Prime Numbers – How to Factor 10^n – 1

Question

How can the prime factors of $10^n – 1$ be found?

$9 = 3^2$ is obviously a factor. If $n = p-1$, $p$ is a factor from Fermat's Little Theorem. I am stuck beyond that.

Answer 1

Step 1

3 is always a prime factor.

Step 2

We show that there are infinitely many numbers of the form $11, 111, \ldots$ which are divisible by any $x$, where $x$ is not a factor of $2$ and $5$.

Consider $S = \{11, 111, 1111, \ldots, 111111111111111\}$ (15 ones in the last one).
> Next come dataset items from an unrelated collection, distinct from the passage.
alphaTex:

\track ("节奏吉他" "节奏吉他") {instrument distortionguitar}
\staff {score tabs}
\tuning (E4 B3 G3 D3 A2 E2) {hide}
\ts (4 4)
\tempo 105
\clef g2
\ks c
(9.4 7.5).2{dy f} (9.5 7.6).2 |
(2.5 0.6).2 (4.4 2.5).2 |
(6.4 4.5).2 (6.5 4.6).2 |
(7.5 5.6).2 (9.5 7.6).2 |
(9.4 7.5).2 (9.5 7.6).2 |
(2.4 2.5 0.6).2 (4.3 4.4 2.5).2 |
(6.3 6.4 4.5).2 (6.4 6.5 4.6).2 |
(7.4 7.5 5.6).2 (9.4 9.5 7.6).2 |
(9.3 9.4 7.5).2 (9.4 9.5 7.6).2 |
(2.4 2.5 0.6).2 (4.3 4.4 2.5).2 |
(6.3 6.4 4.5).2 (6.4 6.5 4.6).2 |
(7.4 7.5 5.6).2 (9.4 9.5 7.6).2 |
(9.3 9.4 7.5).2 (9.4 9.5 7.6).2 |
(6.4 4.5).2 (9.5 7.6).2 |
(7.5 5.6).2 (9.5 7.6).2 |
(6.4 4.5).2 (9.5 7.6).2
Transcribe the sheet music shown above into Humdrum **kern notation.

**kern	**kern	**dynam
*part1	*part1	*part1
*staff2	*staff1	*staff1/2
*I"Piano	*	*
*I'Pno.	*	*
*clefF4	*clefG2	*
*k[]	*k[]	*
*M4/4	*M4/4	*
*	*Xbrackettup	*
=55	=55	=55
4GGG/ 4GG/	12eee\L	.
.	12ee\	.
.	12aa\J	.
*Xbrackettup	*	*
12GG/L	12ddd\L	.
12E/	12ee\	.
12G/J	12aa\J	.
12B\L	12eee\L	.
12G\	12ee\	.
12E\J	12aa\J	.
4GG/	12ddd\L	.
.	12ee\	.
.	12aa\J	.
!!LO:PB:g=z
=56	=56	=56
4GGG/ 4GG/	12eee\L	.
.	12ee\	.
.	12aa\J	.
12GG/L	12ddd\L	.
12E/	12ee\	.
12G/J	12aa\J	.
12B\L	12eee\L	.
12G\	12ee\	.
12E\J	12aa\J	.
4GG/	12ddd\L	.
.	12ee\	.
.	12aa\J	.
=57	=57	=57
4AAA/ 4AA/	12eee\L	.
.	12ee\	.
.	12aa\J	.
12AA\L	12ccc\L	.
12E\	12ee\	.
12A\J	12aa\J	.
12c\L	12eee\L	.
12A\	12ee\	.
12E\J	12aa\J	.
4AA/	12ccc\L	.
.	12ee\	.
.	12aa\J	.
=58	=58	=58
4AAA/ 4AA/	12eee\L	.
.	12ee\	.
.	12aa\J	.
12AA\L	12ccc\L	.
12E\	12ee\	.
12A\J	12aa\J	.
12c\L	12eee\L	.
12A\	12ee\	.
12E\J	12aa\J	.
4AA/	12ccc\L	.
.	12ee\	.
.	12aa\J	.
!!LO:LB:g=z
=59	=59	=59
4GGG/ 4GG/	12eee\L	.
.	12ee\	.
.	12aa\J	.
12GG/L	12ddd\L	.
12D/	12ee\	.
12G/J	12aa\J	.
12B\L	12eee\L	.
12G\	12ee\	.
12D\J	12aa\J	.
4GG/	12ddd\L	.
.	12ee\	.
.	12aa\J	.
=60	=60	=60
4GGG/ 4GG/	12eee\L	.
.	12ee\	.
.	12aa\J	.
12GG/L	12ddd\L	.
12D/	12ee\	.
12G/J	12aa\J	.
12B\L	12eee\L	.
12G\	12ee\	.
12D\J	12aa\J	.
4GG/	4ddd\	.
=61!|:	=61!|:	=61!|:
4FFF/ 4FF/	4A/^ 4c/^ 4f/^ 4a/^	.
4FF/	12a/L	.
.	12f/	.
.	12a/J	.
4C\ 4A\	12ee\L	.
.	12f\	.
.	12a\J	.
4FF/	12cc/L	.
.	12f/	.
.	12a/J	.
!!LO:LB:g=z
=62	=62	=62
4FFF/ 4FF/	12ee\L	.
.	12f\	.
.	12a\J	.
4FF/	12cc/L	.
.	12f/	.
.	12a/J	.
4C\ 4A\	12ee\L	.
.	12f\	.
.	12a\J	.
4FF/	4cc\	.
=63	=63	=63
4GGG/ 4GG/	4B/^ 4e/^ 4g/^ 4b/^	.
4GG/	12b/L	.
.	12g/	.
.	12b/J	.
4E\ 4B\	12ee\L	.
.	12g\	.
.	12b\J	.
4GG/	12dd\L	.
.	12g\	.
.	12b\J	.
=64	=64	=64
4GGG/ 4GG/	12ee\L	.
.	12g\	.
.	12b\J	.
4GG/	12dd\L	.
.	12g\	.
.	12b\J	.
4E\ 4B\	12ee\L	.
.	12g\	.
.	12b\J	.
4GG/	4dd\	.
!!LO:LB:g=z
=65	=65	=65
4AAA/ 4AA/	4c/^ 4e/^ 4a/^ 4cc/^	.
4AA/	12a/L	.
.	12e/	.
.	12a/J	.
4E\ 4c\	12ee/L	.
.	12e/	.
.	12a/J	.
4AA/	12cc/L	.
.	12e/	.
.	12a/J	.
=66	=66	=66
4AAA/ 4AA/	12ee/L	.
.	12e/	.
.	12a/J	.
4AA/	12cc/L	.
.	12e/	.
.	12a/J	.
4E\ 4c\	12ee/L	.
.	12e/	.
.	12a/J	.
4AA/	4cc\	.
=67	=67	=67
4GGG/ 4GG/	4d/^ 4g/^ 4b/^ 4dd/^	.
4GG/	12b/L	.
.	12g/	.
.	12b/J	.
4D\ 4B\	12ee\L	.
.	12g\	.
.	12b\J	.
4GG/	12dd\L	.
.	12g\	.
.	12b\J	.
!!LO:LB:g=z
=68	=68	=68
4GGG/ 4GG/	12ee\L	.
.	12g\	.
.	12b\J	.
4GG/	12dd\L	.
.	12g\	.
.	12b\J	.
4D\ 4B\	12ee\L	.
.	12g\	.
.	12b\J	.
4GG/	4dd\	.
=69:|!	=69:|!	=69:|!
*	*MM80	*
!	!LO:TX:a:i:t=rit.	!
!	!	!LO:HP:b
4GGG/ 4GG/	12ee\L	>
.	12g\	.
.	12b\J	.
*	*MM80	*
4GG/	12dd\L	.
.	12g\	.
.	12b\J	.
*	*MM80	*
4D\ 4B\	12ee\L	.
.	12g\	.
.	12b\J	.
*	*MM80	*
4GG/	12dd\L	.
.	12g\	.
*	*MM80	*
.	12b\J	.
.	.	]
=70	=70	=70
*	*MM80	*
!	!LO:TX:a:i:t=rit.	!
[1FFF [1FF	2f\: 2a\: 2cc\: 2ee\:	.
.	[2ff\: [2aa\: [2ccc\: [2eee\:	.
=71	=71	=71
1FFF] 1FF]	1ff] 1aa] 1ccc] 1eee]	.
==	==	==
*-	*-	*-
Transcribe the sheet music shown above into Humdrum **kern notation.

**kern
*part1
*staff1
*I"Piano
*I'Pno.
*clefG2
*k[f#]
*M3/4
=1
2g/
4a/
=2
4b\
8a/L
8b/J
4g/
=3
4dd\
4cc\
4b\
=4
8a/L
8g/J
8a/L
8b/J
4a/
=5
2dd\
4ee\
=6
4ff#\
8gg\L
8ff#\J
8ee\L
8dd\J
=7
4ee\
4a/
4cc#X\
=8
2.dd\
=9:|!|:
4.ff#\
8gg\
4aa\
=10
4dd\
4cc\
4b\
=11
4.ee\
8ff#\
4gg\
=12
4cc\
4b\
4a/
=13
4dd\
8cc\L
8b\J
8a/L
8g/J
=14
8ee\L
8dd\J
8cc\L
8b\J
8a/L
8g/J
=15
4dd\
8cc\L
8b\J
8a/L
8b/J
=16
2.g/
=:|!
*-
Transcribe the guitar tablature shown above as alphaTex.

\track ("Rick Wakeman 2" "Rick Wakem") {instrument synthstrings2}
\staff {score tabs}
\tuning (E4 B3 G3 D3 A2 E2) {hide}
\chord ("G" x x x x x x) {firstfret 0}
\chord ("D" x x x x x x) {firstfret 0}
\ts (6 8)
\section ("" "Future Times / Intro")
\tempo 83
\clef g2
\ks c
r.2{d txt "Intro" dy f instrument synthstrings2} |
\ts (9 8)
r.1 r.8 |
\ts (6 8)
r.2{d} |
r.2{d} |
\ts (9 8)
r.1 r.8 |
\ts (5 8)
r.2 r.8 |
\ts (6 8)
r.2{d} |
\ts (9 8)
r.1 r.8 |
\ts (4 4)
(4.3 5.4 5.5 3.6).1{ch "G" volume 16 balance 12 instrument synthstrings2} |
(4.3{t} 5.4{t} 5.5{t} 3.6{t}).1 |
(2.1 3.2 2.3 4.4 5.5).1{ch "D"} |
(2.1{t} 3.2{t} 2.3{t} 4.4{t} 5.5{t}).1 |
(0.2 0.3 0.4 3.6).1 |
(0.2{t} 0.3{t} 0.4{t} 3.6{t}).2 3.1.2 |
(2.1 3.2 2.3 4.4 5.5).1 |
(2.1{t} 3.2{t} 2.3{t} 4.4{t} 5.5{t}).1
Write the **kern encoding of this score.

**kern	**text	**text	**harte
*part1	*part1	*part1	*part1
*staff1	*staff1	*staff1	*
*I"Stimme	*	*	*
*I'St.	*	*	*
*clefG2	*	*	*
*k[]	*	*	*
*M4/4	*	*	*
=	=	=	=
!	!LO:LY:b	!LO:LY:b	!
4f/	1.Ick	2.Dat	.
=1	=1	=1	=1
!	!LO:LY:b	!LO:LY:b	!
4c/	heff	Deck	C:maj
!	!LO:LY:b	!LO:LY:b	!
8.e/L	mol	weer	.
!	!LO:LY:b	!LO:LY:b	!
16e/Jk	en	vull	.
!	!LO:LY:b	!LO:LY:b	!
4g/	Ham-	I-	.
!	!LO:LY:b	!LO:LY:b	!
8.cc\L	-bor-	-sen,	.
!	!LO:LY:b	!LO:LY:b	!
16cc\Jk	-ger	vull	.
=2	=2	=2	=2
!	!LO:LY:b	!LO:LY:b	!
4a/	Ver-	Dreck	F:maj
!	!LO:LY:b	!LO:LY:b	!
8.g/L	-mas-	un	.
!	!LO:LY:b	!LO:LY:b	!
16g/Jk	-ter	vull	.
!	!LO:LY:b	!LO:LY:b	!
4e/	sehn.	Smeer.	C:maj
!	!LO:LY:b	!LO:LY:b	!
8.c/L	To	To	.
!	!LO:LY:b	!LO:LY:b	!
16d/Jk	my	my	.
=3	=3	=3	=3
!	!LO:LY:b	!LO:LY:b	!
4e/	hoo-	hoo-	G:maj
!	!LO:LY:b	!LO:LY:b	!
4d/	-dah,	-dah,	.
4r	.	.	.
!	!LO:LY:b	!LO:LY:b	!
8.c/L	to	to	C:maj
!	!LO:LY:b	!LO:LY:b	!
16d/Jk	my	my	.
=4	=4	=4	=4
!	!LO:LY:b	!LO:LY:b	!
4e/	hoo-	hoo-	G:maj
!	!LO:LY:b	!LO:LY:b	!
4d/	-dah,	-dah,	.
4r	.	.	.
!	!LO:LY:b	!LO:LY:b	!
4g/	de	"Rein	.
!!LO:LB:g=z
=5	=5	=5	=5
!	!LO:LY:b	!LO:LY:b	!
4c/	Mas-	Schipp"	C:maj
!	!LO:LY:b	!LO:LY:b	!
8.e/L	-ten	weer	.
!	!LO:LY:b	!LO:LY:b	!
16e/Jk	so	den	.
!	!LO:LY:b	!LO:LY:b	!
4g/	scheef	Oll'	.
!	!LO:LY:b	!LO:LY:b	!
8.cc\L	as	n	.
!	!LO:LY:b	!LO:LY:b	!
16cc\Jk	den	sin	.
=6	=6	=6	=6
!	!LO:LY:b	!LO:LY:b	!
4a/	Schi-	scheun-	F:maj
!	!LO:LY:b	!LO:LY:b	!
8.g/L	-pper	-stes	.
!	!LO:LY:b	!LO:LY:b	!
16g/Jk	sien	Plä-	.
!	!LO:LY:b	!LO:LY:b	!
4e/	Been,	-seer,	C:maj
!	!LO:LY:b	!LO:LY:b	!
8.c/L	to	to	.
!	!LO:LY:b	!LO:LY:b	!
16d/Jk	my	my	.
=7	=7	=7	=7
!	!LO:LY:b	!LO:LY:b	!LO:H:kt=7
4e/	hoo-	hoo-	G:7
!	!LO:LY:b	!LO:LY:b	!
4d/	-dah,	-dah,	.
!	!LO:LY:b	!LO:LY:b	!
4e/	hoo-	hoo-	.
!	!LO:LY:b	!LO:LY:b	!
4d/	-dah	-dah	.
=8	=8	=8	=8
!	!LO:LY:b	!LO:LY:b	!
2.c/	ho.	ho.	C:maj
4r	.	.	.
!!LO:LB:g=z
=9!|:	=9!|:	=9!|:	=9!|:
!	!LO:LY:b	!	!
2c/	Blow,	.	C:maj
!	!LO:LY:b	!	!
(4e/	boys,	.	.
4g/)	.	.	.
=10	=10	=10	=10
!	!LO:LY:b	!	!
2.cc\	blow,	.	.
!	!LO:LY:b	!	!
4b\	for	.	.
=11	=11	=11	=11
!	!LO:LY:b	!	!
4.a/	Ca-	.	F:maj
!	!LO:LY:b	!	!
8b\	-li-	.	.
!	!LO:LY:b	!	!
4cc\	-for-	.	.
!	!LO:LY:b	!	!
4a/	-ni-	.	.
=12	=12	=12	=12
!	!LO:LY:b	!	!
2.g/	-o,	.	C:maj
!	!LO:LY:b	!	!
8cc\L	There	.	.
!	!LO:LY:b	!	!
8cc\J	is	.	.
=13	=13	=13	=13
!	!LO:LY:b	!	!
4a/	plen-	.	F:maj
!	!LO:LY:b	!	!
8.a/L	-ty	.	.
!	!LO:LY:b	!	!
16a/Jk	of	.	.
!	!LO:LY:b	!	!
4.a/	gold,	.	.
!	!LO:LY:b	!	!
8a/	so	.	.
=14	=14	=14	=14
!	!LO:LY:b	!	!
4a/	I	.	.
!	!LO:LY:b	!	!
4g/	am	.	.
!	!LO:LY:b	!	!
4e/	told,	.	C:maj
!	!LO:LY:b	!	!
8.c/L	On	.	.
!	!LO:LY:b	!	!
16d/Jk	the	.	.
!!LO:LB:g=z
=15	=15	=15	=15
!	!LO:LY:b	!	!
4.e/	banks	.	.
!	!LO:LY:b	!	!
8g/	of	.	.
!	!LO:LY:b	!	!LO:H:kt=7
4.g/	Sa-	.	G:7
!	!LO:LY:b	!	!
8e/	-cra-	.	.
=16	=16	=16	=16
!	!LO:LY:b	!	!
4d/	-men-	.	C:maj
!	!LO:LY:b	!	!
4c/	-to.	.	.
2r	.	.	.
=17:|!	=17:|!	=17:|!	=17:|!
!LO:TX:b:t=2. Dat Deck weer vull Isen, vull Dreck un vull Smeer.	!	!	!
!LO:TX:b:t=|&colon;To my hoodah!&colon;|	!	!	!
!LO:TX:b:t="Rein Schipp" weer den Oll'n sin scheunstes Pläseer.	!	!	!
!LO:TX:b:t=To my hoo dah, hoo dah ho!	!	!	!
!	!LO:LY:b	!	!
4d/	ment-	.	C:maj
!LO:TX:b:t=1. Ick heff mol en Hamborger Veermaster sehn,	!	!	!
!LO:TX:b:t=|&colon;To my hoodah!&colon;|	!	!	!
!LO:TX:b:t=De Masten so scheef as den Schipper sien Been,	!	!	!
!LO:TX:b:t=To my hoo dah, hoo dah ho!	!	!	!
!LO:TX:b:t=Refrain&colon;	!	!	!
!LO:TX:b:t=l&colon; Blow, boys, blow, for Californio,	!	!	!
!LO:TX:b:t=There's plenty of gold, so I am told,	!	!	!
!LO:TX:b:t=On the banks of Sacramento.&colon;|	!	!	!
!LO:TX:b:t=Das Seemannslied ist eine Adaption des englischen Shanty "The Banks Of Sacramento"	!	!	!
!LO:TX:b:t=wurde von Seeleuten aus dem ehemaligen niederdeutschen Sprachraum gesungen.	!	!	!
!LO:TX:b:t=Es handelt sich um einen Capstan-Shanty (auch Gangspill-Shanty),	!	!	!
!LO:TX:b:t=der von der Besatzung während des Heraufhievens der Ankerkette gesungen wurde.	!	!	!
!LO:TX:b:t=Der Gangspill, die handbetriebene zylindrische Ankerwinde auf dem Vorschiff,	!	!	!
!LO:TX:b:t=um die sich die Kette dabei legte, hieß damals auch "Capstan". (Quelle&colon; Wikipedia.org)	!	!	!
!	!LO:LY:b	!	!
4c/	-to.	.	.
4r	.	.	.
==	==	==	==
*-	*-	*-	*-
So there are $14$ numbers in this set. Divide each one by $13$, and then the remainder modulo $13$ for each number is from $0$ to $12$. Since there are $14$ remainders (from the set S) and only $13$ possible outcomes, therefore there are $2$ numbers for which, the remainder is the same. Then the difference of these two numbers is now divisible by $13$. This difference is of the form $11111\ldots00000$ ($a$ $1’s$ and $b$ $0’s$). That means the number $1111\ldots111$ (with $a$ $1’s$) from this set is divisible by $13$.

This means there are infinitely many numbers of this form divisible by $13$. The same argument can be extended to any $x$. We cannot have $x$ multiple of $2$, $5$ because of the ending zeroes in the argument.

Step 3

From steps 1 and 2, though we have 3 has a factor of $10^n - 1$, we will not get a pattern, because for arbitrary $x$ (not multiple of 2 and 5), $x$ divides an infinitely many of the repunit numbers.

In short, there is no easy way to predict the factors